Document text ->
◇ ◇ ◇ ◇
- Directed by: Giorgio Venturini
- Screenplay by: Ugo Liberatore; Luigi Mangini; Arrigo Montanari; Nino Stresa; Albert Band; Giuseppe Abbrecia;
- Based on: Aeneis by Publius Vergilius Maro
- Produced by: Giorgio Venturini; Albert Band;
- Starring: Steve Reeves; Giacomo Rossi Stuart; Carla Marlier;
- Cinematography: Angelo Lotti
- Edited by: Antonietta Zita
- Music by: Giovanni Fusco
- Production companies: Mercury Films; La Société des Films Sirius; CICC; Avala Film;
- Release date: 28 November 1962 (Italy);
- Running time: 95 minutes
- Countries: Italy; France; Yugoslavia;

= The Avenger (1962 film) =

1962 film

The Avenger (La leggenda di Enea) is a 1962 sword-and-sandal film directed by Giorgio Venturini. In the movie, based on Virgil's Aeneid, Aeneas leads escaped survivors of the Trojan War to new land in Italy.

== Cast ==
- Steve Reeves as Enea (Aeneas)
- Carla Marlier as Lavinia, Latino's Daughter
- Liana Orfei as Camilla, Queen of the Volsci
- Giacomo Rossi-Stuart as Eurialo (Euryalus)
- Gianni Garko as Turno (Turnus), King of the Rusalie (Rutuli)
◇ ◇ ◇ ◇
Jobs ->
(A) In the film article, who plays Camilla, Queen of the Volsci?
(B) Reproduce the film article starting at "The Avenger (La" and ending at "land in Italy.".
(C) Resume the film article from its last line and keep writing it.

Record set ->
◇ ◇ ◇ ◇
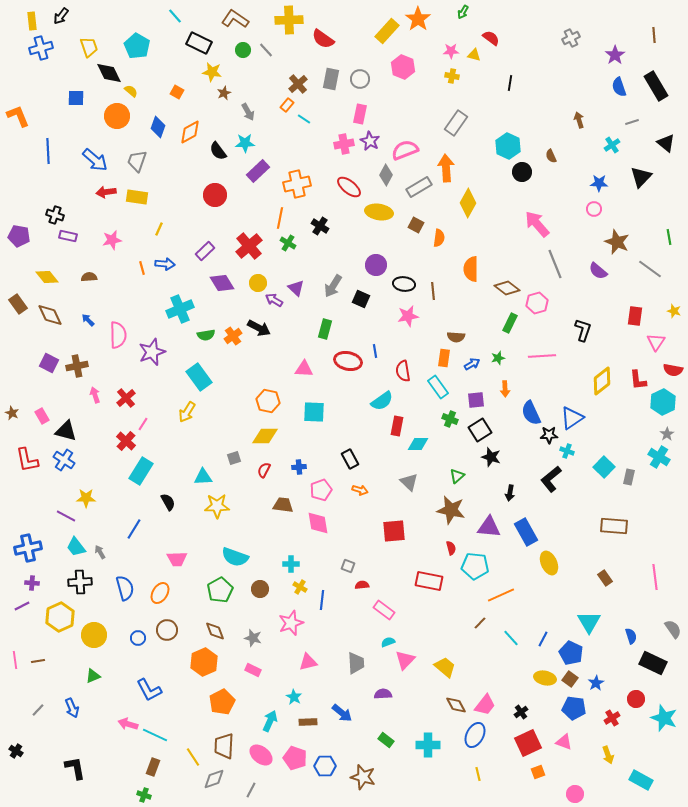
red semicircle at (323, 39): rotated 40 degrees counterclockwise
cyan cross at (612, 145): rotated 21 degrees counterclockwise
◇ ◇ ◇ ◇
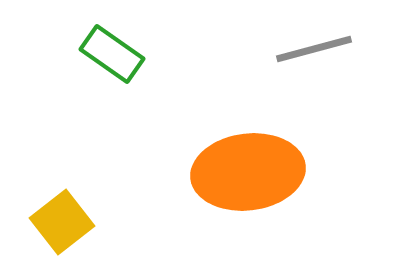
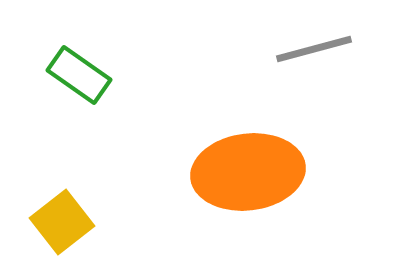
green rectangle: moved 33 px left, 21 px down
◇ ◇ ◇ ◇
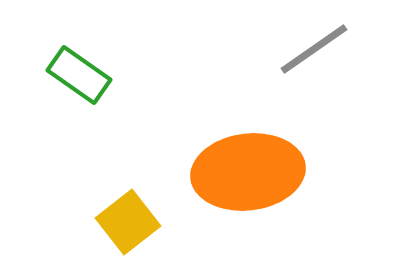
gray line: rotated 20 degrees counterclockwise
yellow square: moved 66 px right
◇ ◇ ◇ ◇
Answers per task ->
(A) Liana Orfei

(B)
The Avenger (La leggenda di Enea) is a 1962 sword-and-sandal film directed by Giorgio Venturini. In the movie, based on Virgil's Aeneid, Aeneas leads escaped survivors of the Trojan War to new land in Italy.

(C)
- Mario Ferrari as King Latino (Latinus)
- Lulla Selli as Queen Amata, Latino's Wife
- Maurice Poli as Mesenzio (Mezentius), Turno's Henchman
- Luciano Benetti as Sergesto (Sergestus)
- Pietro Capanna as Bisia
- Enzo Fiermonte as Acate (Achates)
- Charles Band as Julio (Ascanius)
- Benito Stefanelli as Niso (Nisus)
- Nerio Bernardi as Drance
- Adriano Vitale as Dancer
- Walter Zappolini as Dancer
- Robert Bettoni as Pallante (Pallas)

==Release==
The Avenger was released in Italy on 28 November 1962 with a running time of 95 minutes. It was released in the United States in June 1965 with a 105-minute running time.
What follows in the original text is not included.